Inanda trivialis

Scientific classification
- Kingdom: Animalia
- Phylum: Arthropoda
- Class: Insecta
- Order: Coleoptera
- Suborder: Polyphaga
- Infraorder: Scarabaeiformia
- Family: Scarabaeidae
- Genus: Inanda
- Species: I. trivialis
- Binomial name: Inanda trivialis Péringuey, 1902

= Inanda trivialis =

- Genus: Inanda (beetle)
- Species: trivialis
- Authority: Péringuey, 1902

Species of beetle

Inanda trivialis is a species of beetle of the family Scarabaeidae. It is found in South Africa (KwaZulu-Natal, North West).

== Description ==
Adults reach a length of about 5.25-6 mm.
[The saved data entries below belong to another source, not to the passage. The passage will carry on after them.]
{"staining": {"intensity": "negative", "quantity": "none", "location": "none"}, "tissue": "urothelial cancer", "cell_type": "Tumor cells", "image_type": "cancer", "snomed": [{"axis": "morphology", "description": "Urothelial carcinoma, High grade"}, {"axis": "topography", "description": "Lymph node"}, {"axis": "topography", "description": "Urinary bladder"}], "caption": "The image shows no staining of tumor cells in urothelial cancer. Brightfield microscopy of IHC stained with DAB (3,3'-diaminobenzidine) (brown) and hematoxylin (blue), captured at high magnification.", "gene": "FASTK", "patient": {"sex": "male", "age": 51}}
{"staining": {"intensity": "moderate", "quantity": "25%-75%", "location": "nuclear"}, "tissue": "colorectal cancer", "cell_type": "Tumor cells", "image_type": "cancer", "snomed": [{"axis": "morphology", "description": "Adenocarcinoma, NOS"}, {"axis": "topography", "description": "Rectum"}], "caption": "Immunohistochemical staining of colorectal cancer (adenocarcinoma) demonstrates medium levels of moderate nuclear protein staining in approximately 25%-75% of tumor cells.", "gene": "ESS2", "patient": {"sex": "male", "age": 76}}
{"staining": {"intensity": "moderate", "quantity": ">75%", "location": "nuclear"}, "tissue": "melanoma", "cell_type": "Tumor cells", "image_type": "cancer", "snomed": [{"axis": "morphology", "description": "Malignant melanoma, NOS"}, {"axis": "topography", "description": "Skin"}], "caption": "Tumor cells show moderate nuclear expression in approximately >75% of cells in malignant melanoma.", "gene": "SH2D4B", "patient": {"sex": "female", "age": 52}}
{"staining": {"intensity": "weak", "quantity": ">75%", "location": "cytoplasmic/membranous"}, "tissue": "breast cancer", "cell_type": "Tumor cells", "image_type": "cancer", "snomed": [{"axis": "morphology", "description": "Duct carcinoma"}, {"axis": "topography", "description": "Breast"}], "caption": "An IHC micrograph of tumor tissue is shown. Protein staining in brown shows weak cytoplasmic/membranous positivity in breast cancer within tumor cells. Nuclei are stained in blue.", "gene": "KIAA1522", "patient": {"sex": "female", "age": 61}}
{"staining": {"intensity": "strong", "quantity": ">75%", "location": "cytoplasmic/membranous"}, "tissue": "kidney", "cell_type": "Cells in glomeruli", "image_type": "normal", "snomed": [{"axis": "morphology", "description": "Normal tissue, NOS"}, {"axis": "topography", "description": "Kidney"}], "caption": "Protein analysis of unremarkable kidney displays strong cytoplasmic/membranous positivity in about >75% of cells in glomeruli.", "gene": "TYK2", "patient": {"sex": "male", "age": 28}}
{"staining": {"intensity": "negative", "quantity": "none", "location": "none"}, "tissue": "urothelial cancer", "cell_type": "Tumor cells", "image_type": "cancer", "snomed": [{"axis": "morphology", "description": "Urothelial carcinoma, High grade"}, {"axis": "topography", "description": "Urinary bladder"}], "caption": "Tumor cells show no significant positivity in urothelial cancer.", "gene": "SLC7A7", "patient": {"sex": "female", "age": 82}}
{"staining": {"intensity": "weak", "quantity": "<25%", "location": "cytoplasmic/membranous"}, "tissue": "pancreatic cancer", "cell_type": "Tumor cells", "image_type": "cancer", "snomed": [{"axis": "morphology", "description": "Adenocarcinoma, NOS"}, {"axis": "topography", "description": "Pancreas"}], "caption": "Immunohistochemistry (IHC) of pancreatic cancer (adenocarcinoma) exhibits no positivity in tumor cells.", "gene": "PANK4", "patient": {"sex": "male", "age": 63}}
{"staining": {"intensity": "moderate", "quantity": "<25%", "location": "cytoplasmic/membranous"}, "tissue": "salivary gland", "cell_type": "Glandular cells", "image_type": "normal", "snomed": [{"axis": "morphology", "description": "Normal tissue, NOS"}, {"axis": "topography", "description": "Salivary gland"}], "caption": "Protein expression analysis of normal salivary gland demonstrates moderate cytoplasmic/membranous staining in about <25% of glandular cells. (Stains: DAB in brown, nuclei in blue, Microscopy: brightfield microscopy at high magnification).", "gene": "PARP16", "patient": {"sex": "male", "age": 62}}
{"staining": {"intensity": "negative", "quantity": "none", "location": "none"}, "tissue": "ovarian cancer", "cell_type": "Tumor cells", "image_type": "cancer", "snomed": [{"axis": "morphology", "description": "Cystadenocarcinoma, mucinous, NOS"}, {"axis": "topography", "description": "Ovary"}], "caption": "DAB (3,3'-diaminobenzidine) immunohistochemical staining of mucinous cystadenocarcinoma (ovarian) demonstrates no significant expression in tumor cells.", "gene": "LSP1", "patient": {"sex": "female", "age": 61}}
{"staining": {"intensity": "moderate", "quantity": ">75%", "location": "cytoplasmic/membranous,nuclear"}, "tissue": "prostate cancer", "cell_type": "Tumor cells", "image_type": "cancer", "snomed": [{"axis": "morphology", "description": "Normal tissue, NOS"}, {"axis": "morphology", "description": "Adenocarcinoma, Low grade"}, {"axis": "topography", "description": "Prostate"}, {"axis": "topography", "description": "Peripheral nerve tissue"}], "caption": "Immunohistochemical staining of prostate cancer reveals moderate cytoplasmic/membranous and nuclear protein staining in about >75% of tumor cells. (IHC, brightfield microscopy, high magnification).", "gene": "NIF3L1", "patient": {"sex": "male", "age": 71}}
They are black with the elytra chestnut-red. The head is very scabrose and is covered with sub-appressed flavescent hairs. The pronotum is scabroso-punctate, but more densely so on the anterior part, and clothed with a moderately long and moderately dense appressed flavescent pubescence. The elytra are irregularly punctured, and clothed with somewhat long, sub-squamiform, not closely set flavescent hairs. The propygidium, pygidium, underside and hind legs have almost similar appressed hairs.